La complexité belge ennemie de la démocratie
Il en résulte que la Belgique est plutôt que la rencontre entre plusieurs récits de soi destinés à s'ajuster, la rencontre d'une multitude de récits qui s'entrecroisent et dont chacun doit être satisfait : « Le résultat de cet exercice est d'une complexité stupéfiante, qui surpasse le niveau de compréhension politique, non seulement du Belge moyen mais même des élites politiques et culturelles du pays. » (p.393). M.Beyen et Ph. Destatte évoque l'éloge de cette complexité faite à l'étranger (par Jean Gandois notamment), la satisfaction d'une élite flamande antinationaliste qu'il en soit ainsi, le fait que, effectivement, cette complexité empêche le nationalisme qui suppose un discours plus clair. Le problème pour eux, c'est que cette complexité de la question nationale belge, combinée à la gravité des crises économiques empêche peut-être le nationalisme, mais « la complexité belge promeut moins des solutions pacifiques qu'elle n'agrandit le déficit démocratique » (p.395) Et ils notent que « Dans les différents plaidoyers qui se sont fait entendre au cours des dernières années pour un fédéralisme à trois ou quatre régions résonne implicitement aussi un appel à la simplicité. » (p.395). M.Beyen et Ph.Destatte notent que ces plaidoyers ne viennent pas des nationalistes flamands les plus durs ni du FDF « mais de gens modérés qui veulent même renforcer le niveau fédéral ». (p.395).
La complexité belge condamne peut-être radicalement la Belgique dans la mesure où elle ne peut plus être le lieu d'une vraie démocratie. D'autre part, tout au long de leur ouvrage, les deux auteurs ne font jamais allusion au confédéralisme déjà si profondément à l'œuvre dans la complexité belge. Non le confédéralisme comme projet, mais ce confédéralisme déjà puissamment à l'œuvre dans les relations entre les trois Régions comme le répète souvent Vincent de Correbyter 4 , peut-être même d'ailleurs avant que l'on n'ait commencer à réformer l'Etat 5. Or on ne peut plus mettre en question le fait que les trois grands pôles de la Belgique sont Bruxelles, la Flandre et la Wallonie avec, même si c'est à un niveau plus modeste, le quatrième : la Communauté germanophone. Or si le fédéralisme peut encore être discuté (à deux, à trois, à quatre, plus éventuellement...), une union confédérale ne peut pas s'imaginer autrement qu'en faisant droit à ces quatre composantes et aux frontières sûres que me semble légitimement exiger le mouvement flamand ainsi qu'au maintien des relations entre les « Belges » dont certains belgicains souhaitent le maintien peu importe la structure politique de l'Etat.
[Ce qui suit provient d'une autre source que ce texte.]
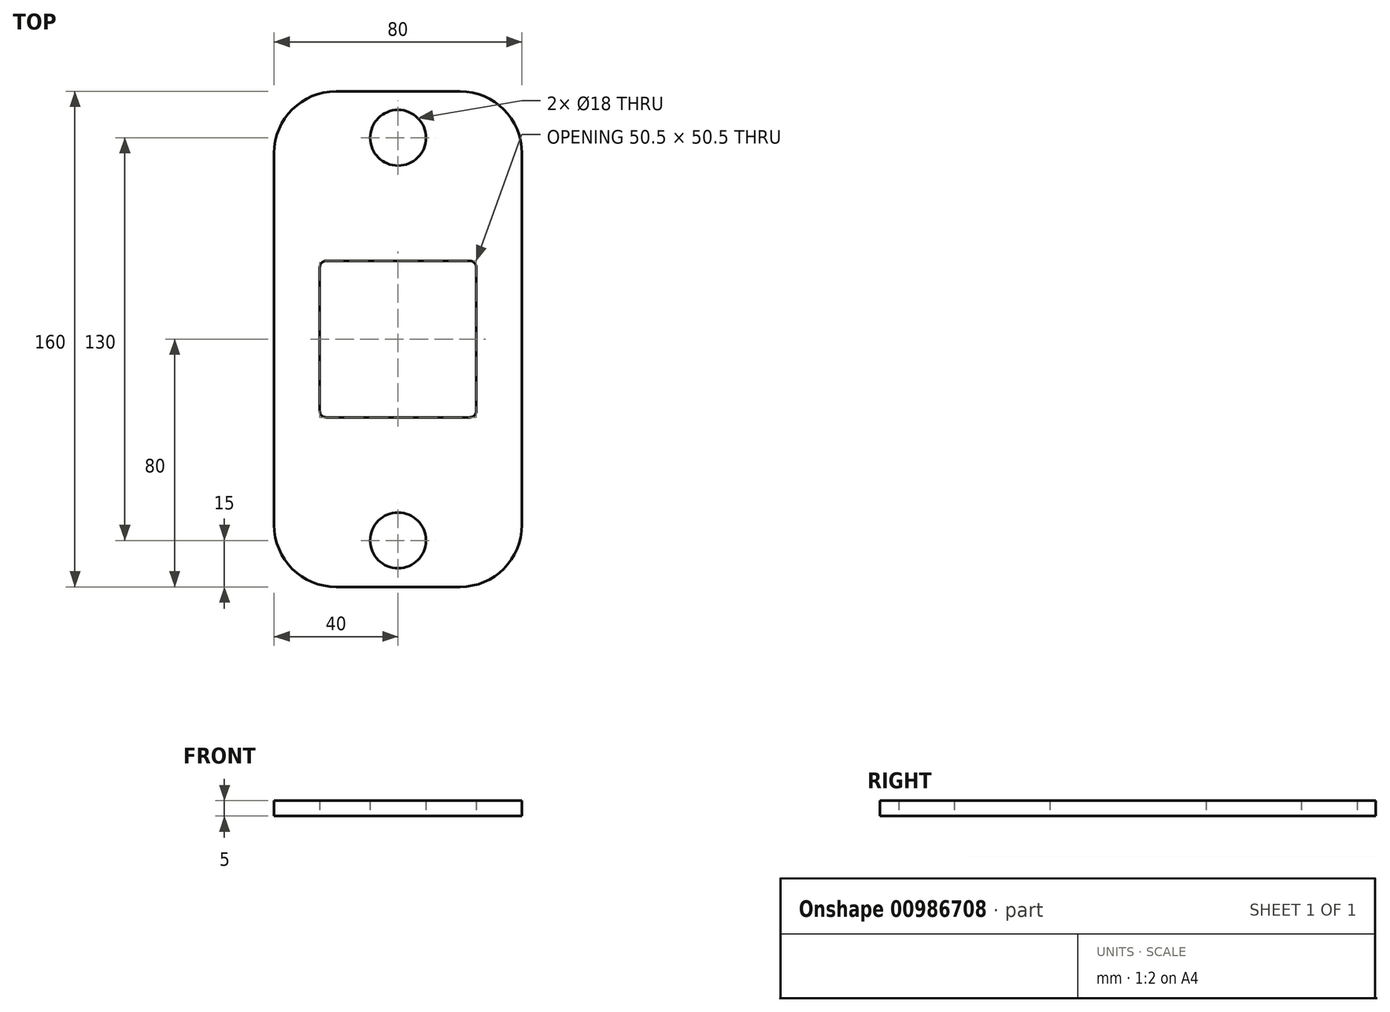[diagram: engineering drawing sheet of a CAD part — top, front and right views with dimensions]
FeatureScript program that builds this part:
annotation { "Feature Type Name" : "Feature", "Feature Type Description" : "" }
export const myFeature = defineFeature(function(context is Context, id is Id, definition is map)
    precondition{}
    {
        {
            var Q0;
            Q0=qCreatedBy(makeId("Top.planeOp"),FACE);
            var sketch = newSketch(context, id + "F0", { "sketchPlane" : qUnion([Q0])});
            skLineSegment(sketch, "E0.bottom", {"start": v(23.25, -25.25) * mm, "end": v(-23.25, -25.25) * mm});
            skLineSegment(sketch, "E0.top", {"start": v(23.25, 25.25) * mm, "end": v(-23.25, 25.25) * mm});
            skLineSegment(sketch, "E0.left", {"start": v(25.25, -23.25) * mm, "end": v(25.25, 23.25) * mm});
            skLineSegment(sketch, "E0.right", {"start": v(-25.25, -23.25) * mm, "end": v(-25.25, 23.25) * mm});
            skPoint(sketch, "E0.middle", {"position": v(0, 0) * mm});
            skPoint(sketch, "E1.visualSharp", {"position": v(-25.25, 25.25) * mm});
            skArc(sketch, "E1.filletArc", {"start": v(-23.25, 25.25) * mm, "mid": v(-24.66, 24.66) * mm, "end": v(-25.25, 23.25) * mm});
            skPoint(sketch, "E2.visualSharp", {"position": v(-25.25, -25.25) * mm});
            skArc(sketch, "E2.filletArc", {"start": v(-25.25, -23.25) * mm, "mid": v(-24.66, -24.66) * mm, "end": v(-23.25, -25.25) * mm});
            skPoint(sketch, "E3.visualSharp", {"position": v(25.25, -25.25) * mm});
            skArc(sketch, "E3.filletArc", {"start": v(23.25, -25.25) * mm, "mid": v(24.66, -24.66) * mm, "end": v(25.25, -23.25) * mm});
            skPoint(sketch, "E4.visualSharp", {"position": v(25.25, 25.25) * mm});
            skArc(sketch, "E4.filletArc", {"start": v(25.25, 23.25) * mm, "mid": v(24.66, 24.66) * mm, "end": v(23.25, 25.25) * mm});
            skCircle(sketch, "E5", {"center": v(0, 0) * mm, "radius": 35.5 * mm, "construction": true});
            skPoint(sketch, "E6.endSnap0", {"position": v(0, 25.25) * mm});
            skLineSegment(sketch, "E7", {"start": v(0, 80) * mm, "end": v(-20, 80) * mm});
            skLineSegment(sketch, "E8", {"start": v(-40, 60) * mm, "end": v(-40, -60) * mm});
            skLineSegment(sketch, "E9", {"start": v(-20, -80) * mm, "end": v(20, -80) * mm});
            skLineSegment(sketch, "E10", {"start": v(40, -60) * mm, "end": v(40, 60) * mm});
            skLineSegment(sketch, "E11", {"start": v(20, 80) * mm, "end": v(0, 80) * mm});
            skLineSegment(sketch, "E12", {"start": v(0, 0) * mm, "end": v(0, 80) * mm, "construction": true});
            skLineSegment(sketch, "E13", {"start": v(0, -80) * mm, "end": v(0, -65) * mm, "construction": true});
            skCircle(sketch, "E14", {"center": v(0, -65) * mm, "radius": 9 * mm});
            skLineSegment(sketch, "E15", {"start": v(0, 80) * mm, "end": v(0, 65) * mm});
            skCircle(sketch, "E16", {"center": v(0, 65) * mm, "radius": 9 * mm});
            skPoint(sketch, "E17.visualSharp", {"position": v(-40, -80) * mm});
            skArc(sketch, "E17.filletArc", {"start": v(-40, -60) * mm, "mid": v(-34.14, -74.14) * mm, "end": v(-20, -80) * mm});
            skPoint(sketch, "E18.visualSharp", {"position": v(40, -80) * mm});
            skArc(sketch, "E18.filletArc", {"start": v(20, -80) * mm, "mid": v(34.14, -74.14) * mm, "end": v(40, -60) * mm});
            skPoint(sketch, "E19.visualSharp", {"position": v(40, 80) * mm});
            skArc(sketch, "E19.filletArc", {"start": v(40, 60) * mm, "mid": v(34.14, 74.14) * mm, "end": v(20, 80) * mm});
            skPoint(sketch, "E20.visualSharp", {"position": v(-40, 80) * mm});
            skArc(sketch, "E20.filletArc", {"start": v(-20, 80) * mm, "mid": v(-34.14, 74.14) * mm, "end": v(-40, 60) * mm});
            skSolve(sketch);
        }
        {
            var Q0;
            Q0=makeQuery(id+"F0.imprint","IMPRINT",FACE,{"disambiguationData":[TD([[makeQuery(id+"F0.imprint","IMPRINT",EDGE,{"derivedFrom":sQuery(id+"F0.wireOp",EDGE,"E0.bottom")}),1.0]])]});
            extrude(context, id + "F1", {"entities" : qUnion([Q0]), "depth" : 5 * mm, "offsetDistance" : 25 * mm});
        }
    });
En revanche, vouloir à tout prix refaire la Belgique étatique, vouloir élargir Bruxelles, tout ce livre, si difficile à écrire, mais qui l'a quand même été en n'évitant jamais les sujets difficiles, par un Flamand et un Wallon, prouve que ce n'est pas une bonne idée. 6
Voir les parties I et II du compte rendu Critique : Un autre Pays (I) (Marnix Beyen & Philippe Destatte) et Critique : Un autre Pays (II) (Marnix Beyen & Philippe Destatte)
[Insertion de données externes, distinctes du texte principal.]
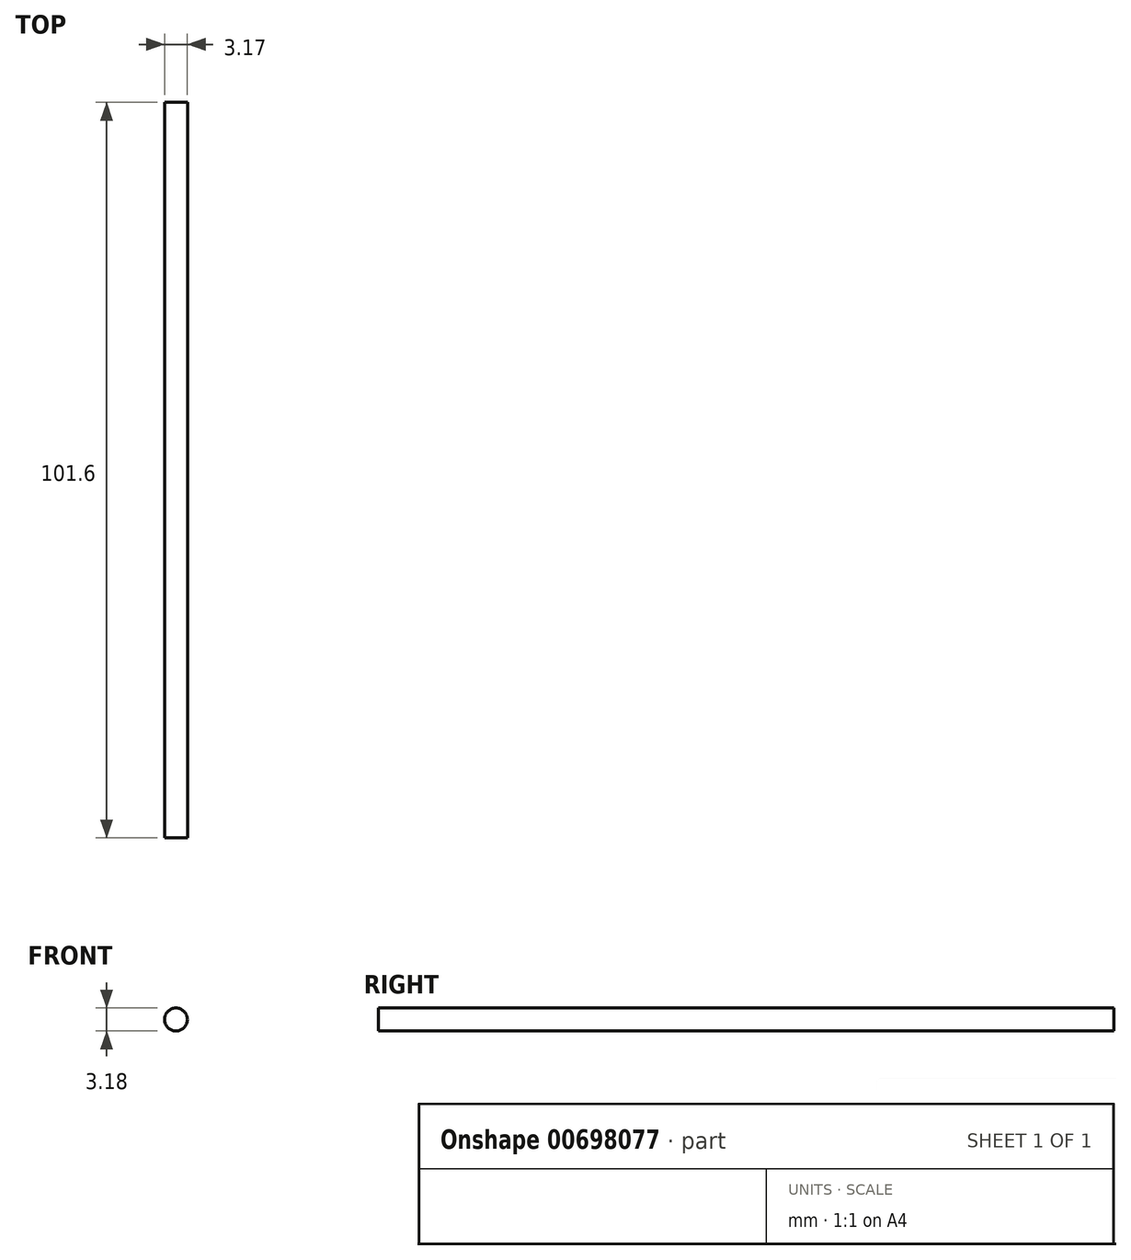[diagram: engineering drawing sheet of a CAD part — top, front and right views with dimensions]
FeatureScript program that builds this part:
annotation { "Feature Type Name" : "Feature", "Feature Type Description" : "" }
export const myFeature = defineFeature(function(context is Context, id is Id, definition is map)
    precondition{}
    {
        {
            var Q0;
            Q0=qCreatedBy(makeId("Front.planeOp"),FACE);
            var sketch = newSketch(context, id + "F0", { "sketchPlane" : qUnion([Q0])});
            skCircle(sketch, "E0", {"center": v(-22.6, 5.97) * mm, "radius": 1.59 * mm});
            skSolve(sketch);
        }
        {
            var Q0;
            Q0=makeQuery(id+"F0.imprint","IMPRINT",FACE,{"disambiguationData":[TD([[makeQuery(id+"F0.imprint","IMPRINT",EDGE,{"derivedFrom":sQuery(id+"F0.wireOp",EDGE,"E0")}),1.0]])]});
            extrude(context, id + "F1", {"entities" : qUnion([Q0]), "depth" : 101.6 * mm, "offsetDistance" : 25.4 * mm});
        }
    });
Voir aussi une nouvelle parution des deux auteurs Critique : La Belgique va-t-elle disparaître? (M.Beyen et Ph. Destatte) (ajout de ce 24/4/2011)
- 1. Marc Reynebau, Een geschiedenis van België, Tielt, Lannoo, 2003, p. 378.
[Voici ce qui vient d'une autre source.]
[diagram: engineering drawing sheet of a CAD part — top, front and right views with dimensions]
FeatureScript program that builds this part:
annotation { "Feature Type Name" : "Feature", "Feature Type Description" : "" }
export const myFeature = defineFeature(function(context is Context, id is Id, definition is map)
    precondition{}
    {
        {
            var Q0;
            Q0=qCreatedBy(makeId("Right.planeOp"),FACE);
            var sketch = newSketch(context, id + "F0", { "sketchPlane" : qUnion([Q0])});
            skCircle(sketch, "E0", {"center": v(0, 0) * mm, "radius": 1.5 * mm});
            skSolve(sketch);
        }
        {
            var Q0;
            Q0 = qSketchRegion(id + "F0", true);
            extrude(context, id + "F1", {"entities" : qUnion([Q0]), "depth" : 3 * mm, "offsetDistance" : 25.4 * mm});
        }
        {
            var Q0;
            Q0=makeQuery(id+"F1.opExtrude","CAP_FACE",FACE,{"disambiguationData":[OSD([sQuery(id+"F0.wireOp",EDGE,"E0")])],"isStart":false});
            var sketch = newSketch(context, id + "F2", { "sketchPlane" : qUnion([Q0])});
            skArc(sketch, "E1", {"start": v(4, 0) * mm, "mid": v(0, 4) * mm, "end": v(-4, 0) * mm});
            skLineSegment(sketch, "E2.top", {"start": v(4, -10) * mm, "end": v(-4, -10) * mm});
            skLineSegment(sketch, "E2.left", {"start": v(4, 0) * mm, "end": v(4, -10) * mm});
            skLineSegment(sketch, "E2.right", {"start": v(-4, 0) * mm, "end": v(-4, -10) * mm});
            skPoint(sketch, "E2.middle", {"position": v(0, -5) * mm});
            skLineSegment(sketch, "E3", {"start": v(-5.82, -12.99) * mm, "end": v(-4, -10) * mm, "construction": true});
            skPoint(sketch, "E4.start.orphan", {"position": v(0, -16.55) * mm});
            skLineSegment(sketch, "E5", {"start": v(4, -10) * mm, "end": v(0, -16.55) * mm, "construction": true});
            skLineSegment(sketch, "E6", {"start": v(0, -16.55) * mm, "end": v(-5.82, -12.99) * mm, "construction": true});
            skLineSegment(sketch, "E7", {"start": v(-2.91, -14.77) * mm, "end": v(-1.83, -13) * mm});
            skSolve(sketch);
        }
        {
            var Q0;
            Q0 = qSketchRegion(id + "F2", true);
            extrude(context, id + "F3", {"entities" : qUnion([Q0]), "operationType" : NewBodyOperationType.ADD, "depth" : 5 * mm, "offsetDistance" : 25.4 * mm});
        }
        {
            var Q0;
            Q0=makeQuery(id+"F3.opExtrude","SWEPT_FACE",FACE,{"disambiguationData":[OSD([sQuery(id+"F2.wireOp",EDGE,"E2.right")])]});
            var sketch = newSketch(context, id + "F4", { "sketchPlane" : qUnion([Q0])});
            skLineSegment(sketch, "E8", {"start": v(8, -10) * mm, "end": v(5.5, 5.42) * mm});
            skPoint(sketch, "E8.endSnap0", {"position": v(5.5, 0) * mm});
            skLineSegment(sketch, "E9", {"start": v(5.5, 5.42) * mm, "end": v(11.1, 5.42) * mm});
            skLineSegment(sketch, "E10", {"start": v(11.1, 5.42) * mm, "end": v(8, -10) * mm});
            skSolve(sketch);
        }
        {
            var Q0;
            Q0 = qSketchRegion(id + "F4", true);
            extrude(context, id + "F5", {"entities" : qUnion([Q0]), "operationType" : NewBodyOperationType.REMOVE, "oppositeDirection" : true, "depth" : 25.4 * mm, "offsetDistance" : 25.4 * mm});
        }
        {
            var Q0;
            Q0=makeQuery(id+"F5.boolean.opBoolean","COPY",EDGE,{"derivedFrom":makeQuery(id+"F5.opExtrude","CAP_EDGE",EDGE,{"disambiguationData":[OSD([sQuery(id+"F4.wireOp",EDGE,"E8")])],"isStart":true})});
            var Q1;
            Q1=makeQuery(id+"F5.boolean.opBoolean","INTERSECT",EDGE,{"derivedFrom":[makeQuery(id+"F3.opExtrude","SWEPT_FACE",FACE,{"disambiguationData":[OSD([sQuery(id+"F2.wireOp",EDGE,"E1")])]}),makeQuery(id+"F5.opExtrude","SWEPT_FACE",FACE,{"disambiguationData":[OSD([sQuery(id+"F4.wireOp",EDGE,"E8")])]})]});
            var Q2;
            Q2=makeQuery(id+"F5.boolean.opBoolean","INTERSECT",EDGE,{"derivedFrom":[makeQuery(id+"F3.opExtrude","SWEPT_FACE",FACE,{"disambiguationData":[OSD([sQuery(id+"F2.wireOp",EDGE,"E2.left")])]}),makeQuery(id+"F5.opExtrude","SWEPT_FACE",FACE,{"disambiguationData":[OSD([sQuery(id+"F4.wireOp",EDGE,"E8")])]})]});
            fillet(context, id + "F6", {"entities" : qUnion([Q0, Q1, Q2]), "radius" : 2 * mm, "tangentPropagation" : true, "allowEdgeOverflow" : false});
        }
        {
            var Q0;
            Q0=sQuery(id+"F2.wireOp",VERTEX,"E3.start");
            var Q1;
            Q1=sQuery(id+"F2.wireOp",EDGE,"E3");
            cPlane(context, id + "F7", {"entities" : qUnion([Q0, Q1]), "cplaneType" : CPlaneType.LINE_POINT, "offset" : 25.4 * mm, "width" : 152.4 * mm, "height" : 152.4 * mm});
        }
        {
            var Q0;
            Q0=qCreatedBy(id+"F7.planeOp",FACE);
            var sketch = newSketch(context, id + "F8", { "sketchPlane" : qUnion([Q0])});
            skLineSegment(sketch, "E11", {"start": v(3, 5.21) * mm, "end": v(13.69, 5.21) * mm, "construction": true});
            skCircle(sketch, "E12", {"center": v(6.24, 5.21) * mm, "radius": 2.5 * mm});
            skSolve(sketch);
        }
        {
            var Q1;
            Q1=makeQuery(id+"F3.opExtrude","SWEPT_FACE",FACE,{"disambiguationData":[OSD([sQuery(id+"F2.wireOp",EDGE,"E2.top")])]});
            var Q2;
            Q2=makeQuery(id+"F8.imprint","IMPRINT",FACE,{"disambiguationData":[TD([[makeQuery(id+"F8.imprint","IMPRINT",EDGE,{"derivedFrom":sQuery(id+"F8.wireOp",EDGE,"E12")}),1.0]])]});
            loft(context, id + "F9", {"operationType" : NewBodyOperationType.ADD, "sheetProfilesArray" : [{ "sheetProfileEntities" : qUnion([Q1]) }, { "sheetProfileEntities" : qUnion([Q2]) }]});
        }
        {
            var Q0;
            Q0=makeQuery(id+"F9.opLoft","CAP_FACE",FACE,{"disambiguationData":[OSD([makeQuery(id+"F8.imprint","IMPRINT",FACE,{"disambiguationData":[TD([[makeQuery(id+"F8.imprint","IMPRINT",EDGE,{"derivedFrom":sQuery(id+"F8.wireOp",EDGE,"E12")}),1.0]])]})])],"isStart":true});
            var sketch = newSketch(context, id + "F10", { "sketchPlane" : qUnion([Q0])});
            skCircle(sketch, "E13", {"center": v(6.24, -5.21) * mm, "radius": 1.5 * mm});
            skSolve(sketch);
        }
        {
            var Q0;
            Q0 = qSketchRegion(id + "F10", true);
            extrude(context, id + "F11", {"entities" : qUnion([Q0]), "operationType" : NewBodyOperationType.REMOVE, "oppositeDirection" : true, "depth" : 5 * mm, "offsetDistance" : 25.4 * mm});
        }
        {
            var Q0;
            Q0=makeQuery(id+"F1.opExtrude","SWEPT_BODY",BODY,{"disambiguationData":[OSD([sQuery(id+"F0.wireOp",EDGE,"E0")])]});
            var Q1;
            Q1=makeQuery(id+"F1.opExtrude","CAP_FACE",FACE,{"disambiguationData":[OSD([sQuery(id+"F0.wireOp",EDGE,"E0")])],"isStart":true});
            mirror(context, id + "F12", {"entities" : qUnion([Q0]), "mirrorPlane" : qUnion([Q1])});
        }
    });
- 2. On peut citer à cet égard Régiments flamands et wallons en mai 1940, ou encore la préface de Rudi Van Doorslaere au livre de Chantal Kesteloot Bruxelles sous l'occupation, Luc Pire, Bruxelles, 2009, p. 7 qui écrit qu'à partir de 1943 » la collaboration entre les partis amis de l'Ordre nouveau et l'occupant est devenue plus radicale, isolant de plus en plus leurs membres du reste de la population. Il est cependant à noter que cet isolement était nettement moins marqué dans les grandes villes du nord du pays où la collaboration se nourrissait de l'idéologie nationale flamande. »
- 3. Les auteurs citent ici M.Conway, Degrelle, les années de collaboration, Quorum 1994, réédité ensuite par Racine en 2005.
- 4. « La Belgique est (...) incontestablement, une fédération : il n'y a aucun doute (...) Cela étant, la fédération belge possède d'ores et déjà des traits confédéraux qui en font un pays atypique, et qui encouragent apparemment certains responsables à réfléchir à des accommodements supplémentaires dans un cadre qui resterait, vaille que vaille, national.» in Vincent de Coorebyter La Belgique (con)fédérale. in Le Soir 24 juin 2008.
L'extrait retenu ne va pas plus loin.